The task
Return all the entries exactly, keeping pictures out.
* * *
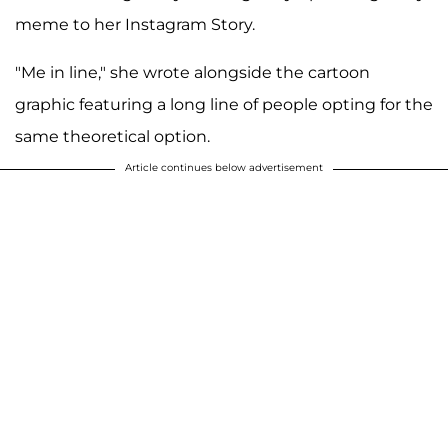
meme to her Instagram Story.
"Me in line," she wrote alongside the cartoon
graphic featuring a long line of people opting for the
same theoretical option.
Article continues below advertisement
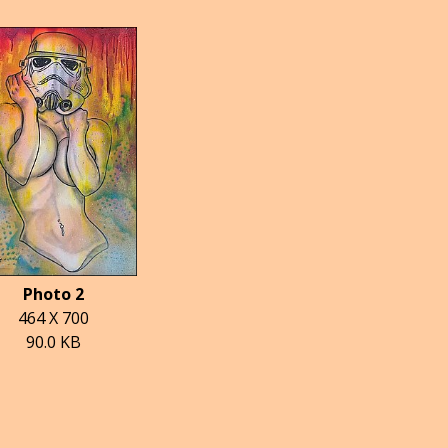
Photo 2
464 X 700
90.0 KB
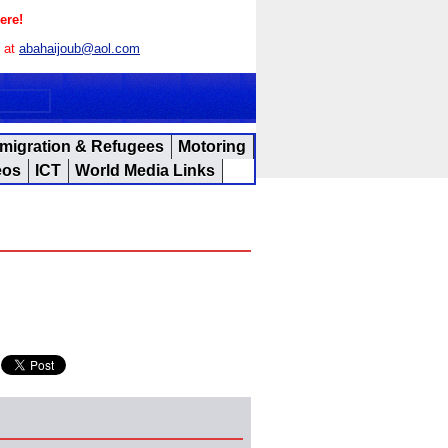
ere!
s at
abahaijoub@aol.com
migration & Refugees
Motoring
eos
ICT
World Media Links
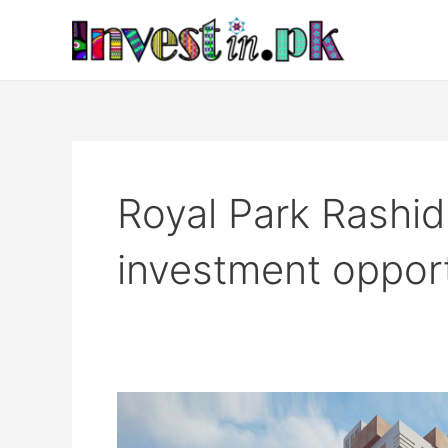
Skip
to
content
Royal Park Rashi
investment oppor
Royal
Park,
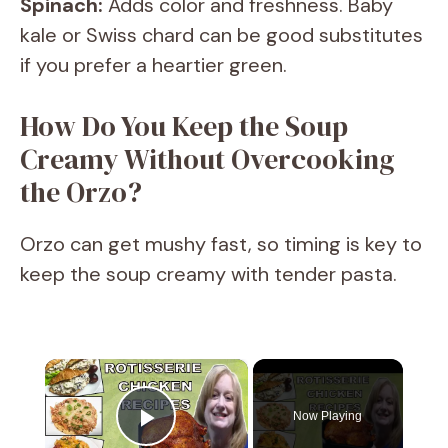
Spinach:
Adds color and freshness. Baby
kale or Swiss chard can be good substitutes
if you prefer a heartier green.
How Do You Keep the Soup
Creamy Without Overcooking
the Orzo?
Orzo can get mushy fast, so timing is key to
keep the soup creamy with tender pasta.
×
Now Playing
Play Video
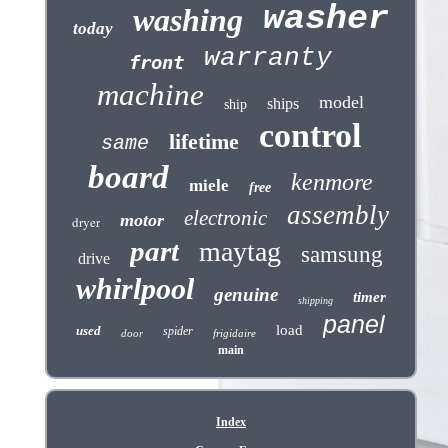
washer
washing
today
warranty
front
machine
model
ships
ship
control
lifetime
same
board
kenmore
miele
free
assembly
electronic
motor
dryer
part
maytag
samsung
drive
whirlpool
genuine
timer
shipping
panel
load
used
spider
door
frigidaire
main
Index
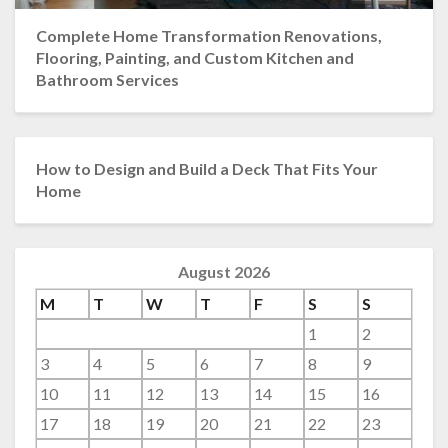
Complete Home Transformation Renovations,
Flooring, Painting, and Custom Kitchen and
Bathroom Services
How to Design and Build a Deck That Fits Your
Home
August 2026
M
T
W
T
F
S
S
1
2
3
4
5
6
7
8
9
10
11
12
13
14
15
16
17
18
19
20
21
22
23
* * *
Solution for this task
meme to her Instagram Story.
"Me in line," she wrote alongside the cartoon
graphic featuring a long line of people opting for the
same theoretical option.
Article continues below advertisement
Photo 2
464 X 700
90.0 KB
ere!
s at
abahaijoub@aol.com
migration & Refugees
Motoring
eos
ICT
World Media Links
Skip
to
content
Royal Park Rashi
investment oppor
Royal
Park,
Spinach:
Adds color and freshness. Baby
kale or Swiss chard can be good substitutes
if you prefer a heartier green.
How Do You Keep the Soup
Creamy Without Overcooking
the Orzo?
Orzo can get mushy fast, so timing is key to
keep the soup creamy with tender pasta.
×
Now Playing
Play Video
washer
washing
today
warranty
front
machine
model
ships
ship
control
lifetime
same
board
kenmore
miele
free
assembly
electronic
motor
dryer
part
maytag
samsung
drive
whirlpool
genuine
timer
shipping
panel
load
used
spider
door
frigidaire
main
Index
Complete Home Transformation Renovations,
Flooring, Painting, and Custom Kitchen and
Bathroom Services
How to Design and Build a Deck That Fits Your
Home
August 2026
M
T
W
T
F
S
S
1
2
3
4
5
6
7
8
9
10
11
12
13
14
15
16
17
18
19
20
21
22
23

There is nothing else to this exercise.